The final safety check, known as the evaluation stage, is usually performed by humans. Here are a few examples where human-in-the-loop evaluation can significantly improve the reliability, accuracy and effectiveness of vector databases, making them more applicable and useful across a range of business scenarios:
- Contextual Relevance: AI might categorize terms based purely on the similarities encoded in your vector database. Human evaluators can ensure that the categorizations also make sense in the broader context in which the terms are usually used, adding a layer of real-world relevance.
- Ethical and Cultural Nuances: Certain terms or phrases may be culturally sensitive or could have ethical implications. Human evaluation ensures that vector databases are sensitive to these issues, filtering out or re-categorizing potentially problematic content.

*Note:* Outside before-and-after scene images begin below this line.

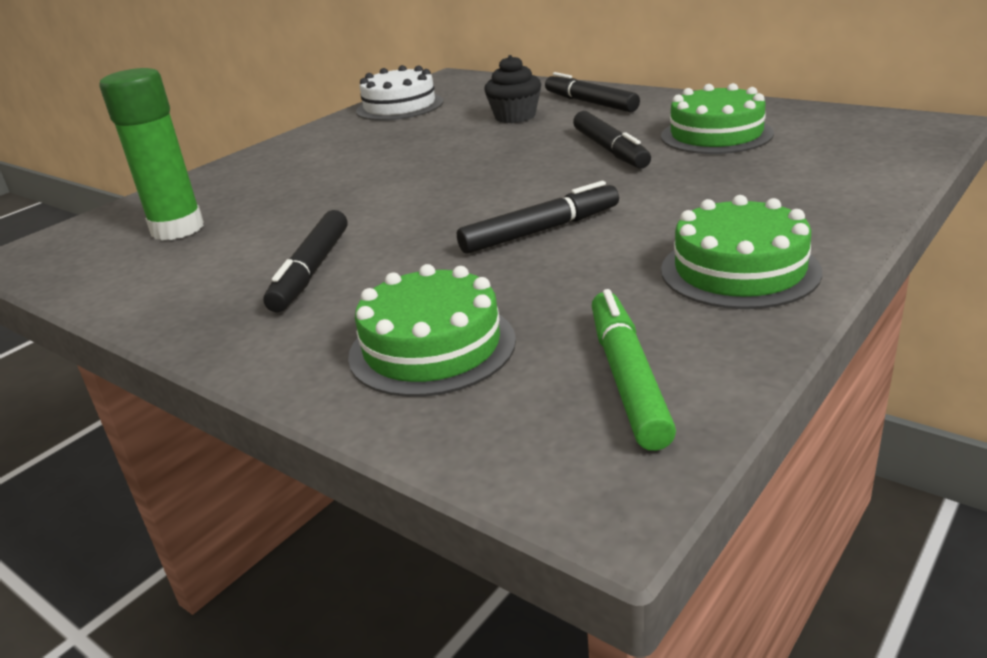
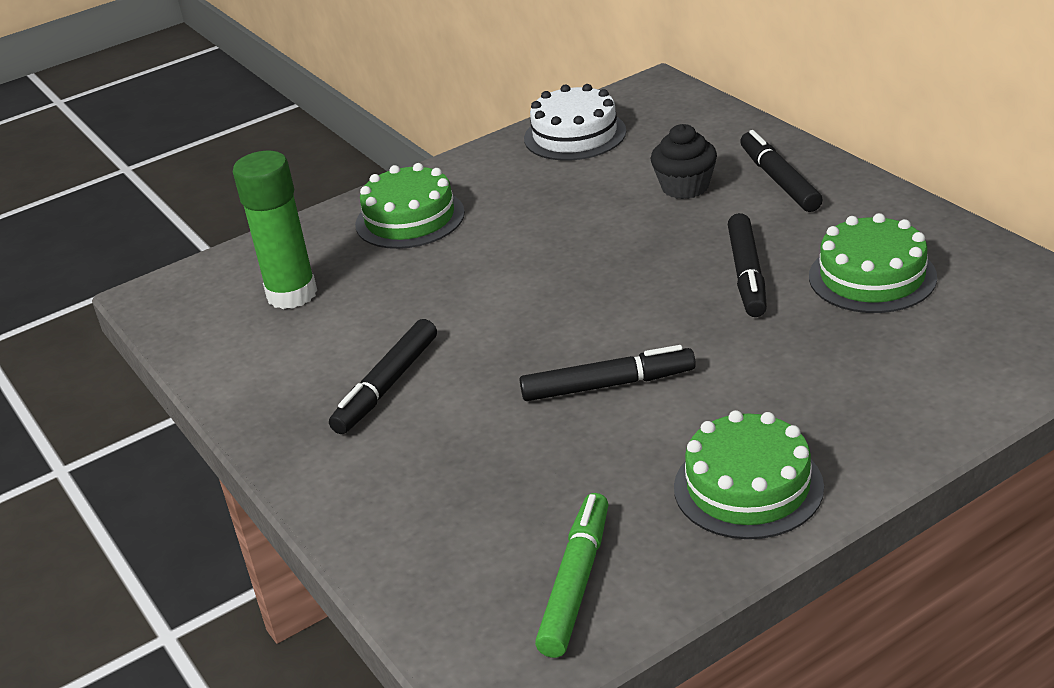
camera: 20 degrees right, 5 degrees up
(432, 347) = (445, 507): green cake -> green cake (410, 218)

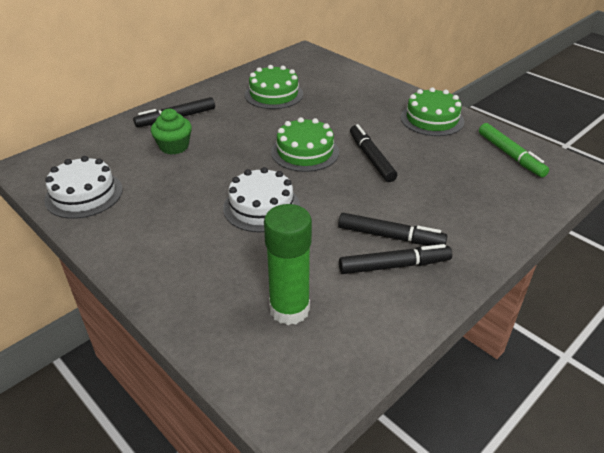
camera: 105 degrees left, 5 degrees up
(410, 218) = (185, 261): green cake -> green cake (305, 152)
(501, 270) = (261, 207): none -> white cake
(576, 583) = (510, 155): green marker -> green marker turned 120 degrees counterclockwise
(685, 187) = (174, 146): black cupcake -> green cupcake
(747, 274) = (270, 124): black marker -> black marker (394, 266)

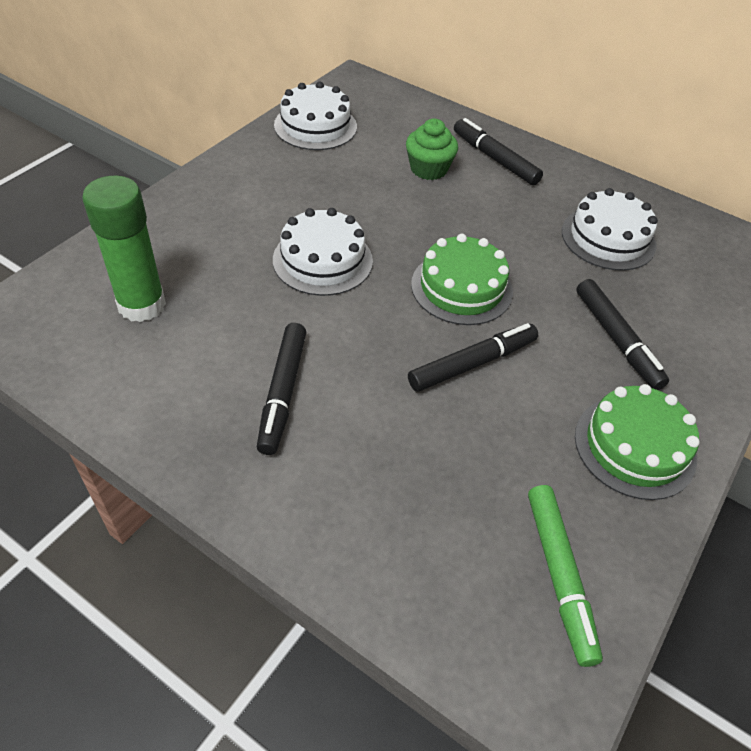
camera: 75 degrees right, 10 degrees up
(274, 94) = (608, 238): green cake -> white cake
(394, 266) = (222, 398): black marker -> black marker (616, 340)
(510, 155) = (559, 575): green marker -> green marker turned 60 degrees counterclockwise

- Industry-Specific Jargon: In specialized fields like law, healthcare or engineering, certain terms have specific meanings that general AI models may not grasp. Human experts in these domains can ensure that such terms are accurately represented in the vector database.
- Ambiguity Resolution: Language is often ambiguous, and words can have multiple meanings based on the context. Human evaluation can help distinguish between these different meanings, ensuring that the vector database handles ambiguity more effectively.
Given that language, culture and context is always evolving, and new slang or terminology can quickly become relevant, periodic human evaluation ensures that the vector database stays current and relevant.
By efficiently storing and retrieving vector representations of words and phrases, these databases enhance an LLM’s ability to maintain context, offer relevant responses, and manage extensive data. As organizations strive for higher efficiency and personalized services, investing in LLMs that utilize advanced vector databases is not just smart — it’s strategic. Understanding this technology is crucial for business leaders aiming to maximize the benefits of AI in their enterprise. Now is the time to act, aligning AI adoption strategies with solutions that harness the full potential of vector databases.